Virginia Tech has exactly the right expertise to do what seems illogical — underwater robotics in Appalachia, Stilwell said. The school has a graduate program in naval architecture and experts in marine propulsion. The land-grant institution historically has supported the shipyards in Norfolk, he said.
“We’ve got all this expertise on how to put things into the ocean,” he said. “I came along 20 years ago and got some grants … and we started building things, and we were horrible at it.”
In the ensuing years, the team improved its building, and it now studies systems in which multiple autonomous subs communicate with each other and collaborate on decision-making. About half of its research portfolio is contracts with the U.S. Navy, to build new classes of underwater robots, Stilwell said.
The 690 AUV weighs 91 pounds and can descend 500 meters, moving at a maximum of 4 knots for up to 24 hours, according to university data. It communicates via satellite, radio frequency, Wi-Fi and acoustic modem, which translates digital data into sound signals that travel underwater.
Stilwell envisions a possible commercial need, particularly for companies that want to map the oceans. Undersea maps are less complete than those of interstellar objects. The marine robotics center is working toward a submersible that can reach depths sufficient to map the ocean floor, he said.
Microplastics, though, rank high among the more immediate goals. Once the marine robotics center’s submersible is able to snag microplastic samples from the bay, it will be up to other Virginia Tech scientists to analyze them. Like a map of the ocean, that is a great unknown.

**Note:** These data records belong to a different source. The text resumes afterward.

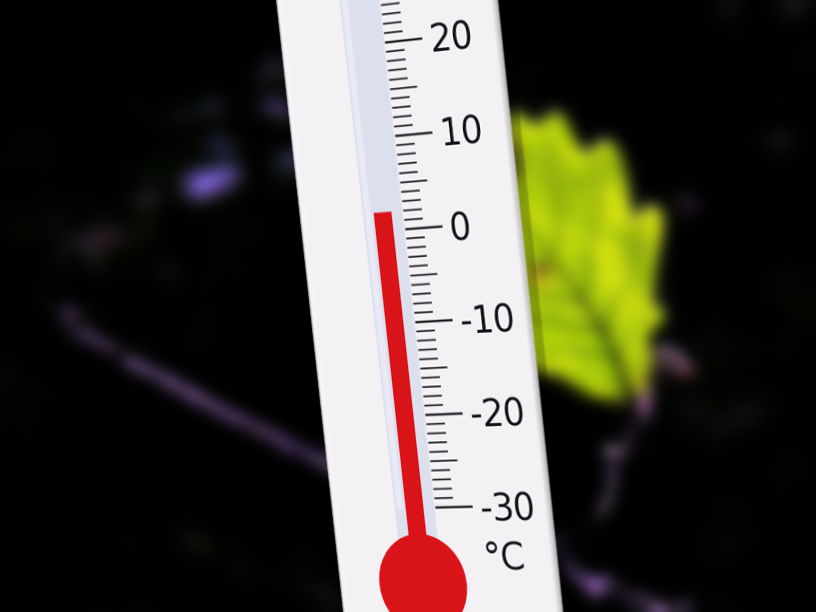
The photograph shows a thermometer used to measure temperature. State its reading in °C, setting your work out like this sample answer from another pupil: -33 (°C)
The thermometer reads 2 (°C)
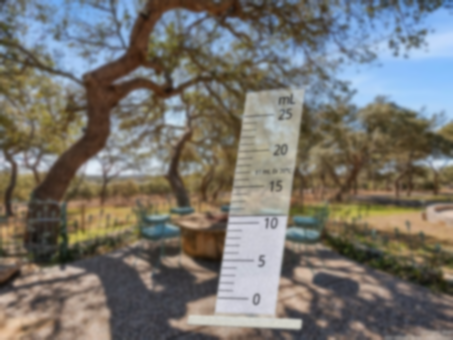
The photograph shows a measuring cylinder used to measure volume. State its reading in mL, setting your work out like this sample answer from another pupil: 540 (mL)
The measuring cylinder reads 11 (mL)
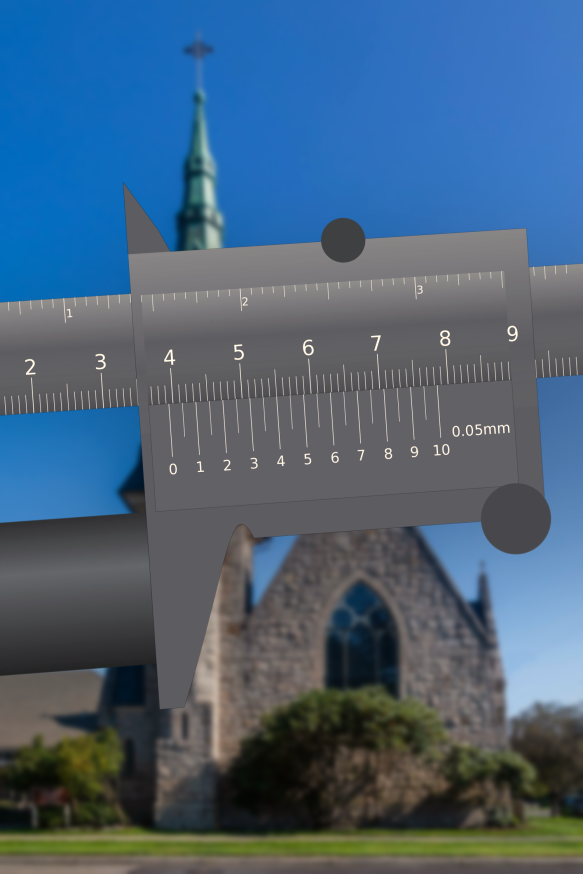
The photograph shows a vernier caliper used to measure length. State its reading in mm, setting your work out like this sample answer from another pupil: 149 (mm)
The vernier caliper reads 39.4 (mm)
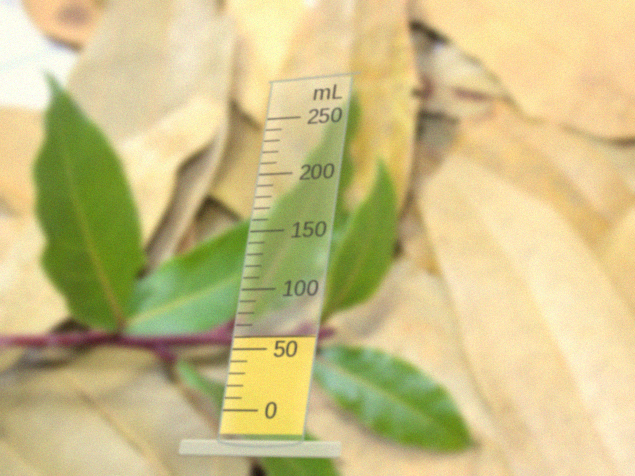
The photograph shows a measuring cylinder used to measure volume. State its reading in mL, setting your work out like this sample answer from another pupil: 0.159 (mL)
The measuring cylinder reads 60 (mL)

“I think it’s really now well-established that microplastics make their way into human bodies,” said Morris, the associate dean. “What’s not well established, though, is the effect on health. We don’t know yet. That’s another open question and an interesting aspect of this project.”
Looking ahead to the bay
After the botched test run from late summer, the marine robotics team redesigned and tested power and data subsystems in the AUV and was planning this week to test their fix with the microplastics sampler.
After that, they will head back to Claytor Lake, where Hurricane Helene’s mess lingers.
“Unlike anything I have ever seen at the lake, and it has definitely affected our fieldwork,” Stilwell said. “There is a large ongoing effort to clean it up.”
Watson expected that the team would have two vehicles running in the lake before year’s end, with the bay on the schedule for 2025.